Budaya Kuno Ini Membakar Rumahnya Setiap 60 Tahun Sekali, Untuk Apa?

By Sysilia Tanhati, Sabtu, 28 September 2024 | 18:00 WIB
Misteri permukiman yang dibakar, mengapa budaya Cucuteni-Trypillia membakar rumahnya setiap 60-80 tahun sekali? (Public Domain)

Evgeniy Yuryevich Krichevski, seorang arkeolog Rusia, mengambil pendekatan yang lebih pragmatis. Ia berpendapat bahwa masyarakat prasejarah Eropa Timur tidak menghancurkan bangunan mereka melainkan memperkuatnya. Menurutnya, panas api akan mengeraskan dinding tanah liat menjadi permukaan keramik. Sementara asap akan mengasapi ruang hidup.

Penelitian lain bahkan mengungkapkan jika bangunan lama dibakar terutama demi memberi ruang bagi yang baru.

Merekonstruksi masa lalu

Ada sejumlah cara untuk menguji teori-teori ini, yang sebagian besar mengarah kembali ke lokasi penggalian itu sendiri.

Pada tahun 2022, tim arkeolog dan konservasionis Hungaria berupaya memahami lebih baik kebiasaan tersebut. Mereka menganalisis tanah dan materi tanaman yang ditemukan dari sebuah situs dekat Budapest. Dari tiga peristiwa kebakaran yang diketahui terjadi di situs Szazhalombatta-Foldvar, dua tampaknya telah dimulai dengan sengaja.

Arkeolog Arthur Bankoff dan Frederik Winter mengambil arah yang berbeda. Pada tahun 1977, mereka membeli sebuah rumah bobrok dari sebuah keluarga petani di Lembah Sungai Morava Hilir di Serbia. Mereka tidak merenovasi bangunan yang kebetulan terbuat dari bahan yang sama dengan struktur Cucuteni-Trypillia. Para arkeolog ingin melihat apa yang akan terjadi jika mereka membakarnya.

Meskipun atap kayunya hancur, dinding rumah yang diplester tanah liat secara mengejutkan tetap utuh. Hal ini menunjukkan bahwa pembakaran prasejarah itu kemungkinan besar memang disengaja.

Bankoff dan Winter bukan satu-satunya peneliti yang melakukan pembakaran atas nama sains. Pada tahun 2018, tim arkeolog Ukraina dan Inggris membakar dua bangunan yang akurat secara historis.
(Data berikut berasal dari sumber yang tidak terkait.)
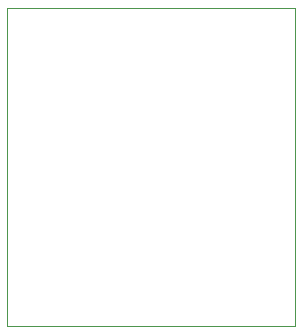
<source format=gko>
G04*
G04 #@! TF.GenerationSoftware,Altium Limited,Altium Designer,19.0.15 (446)*
G04*
G04 Layer_Color=16719868*
%FSLAX25Y25*%
%MOIN*%
G70*
G01*
G75*
%ADD38C,0.00100*%
D38*
X96000Y0D02*
Y106000D01*
X0D02*
X96000D01*
X0Y0D02*
Y106000D01*
Y0D02*
X96000D01*
X0D02*
X96000D01*
M02*

</source>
Eksperimen mereka sedikit berbeda. Alih-alih menggunakan rumah yang sudah ada sebelumnya, mereka membangun dari awal dengan gaya budaya Cucuteni-Trypillia. Namun, hasilnya hampir identik. Dinding kedua bangunan utuh, begitu pula berbagai pot tanah liat dan patung-patung yang ditempatkan para peneliti di dalamnya. Terlebih lagi, tidak ada api yang berhasil menyebar. Hal ini menunjukkan bahwa praktik tersebut aman dan dapat dikendalikan.

Para peneliti kagum dengan jumlah bahan bakar yang pasti digunakan orang-orang prasejarah. Bahan bakar digunakan untuk mencapai suhu maksimum yang tercatat dalam sedimen. Secara khusus, mereka membutuhkan lebih dari 130 pohon kayu bakar untuk setiap bangunan satu lantai. Dan 250 pohon untuk bangunan dua lantai. Dengan demikian, permukiman dengan 100 rumah akan membutuhkan hutan seluas 3,8 mil persegi.

Alhasil, para peneliti pun memuji prestasi logistik yang mampu dilakukan oleh budaya kuno ini.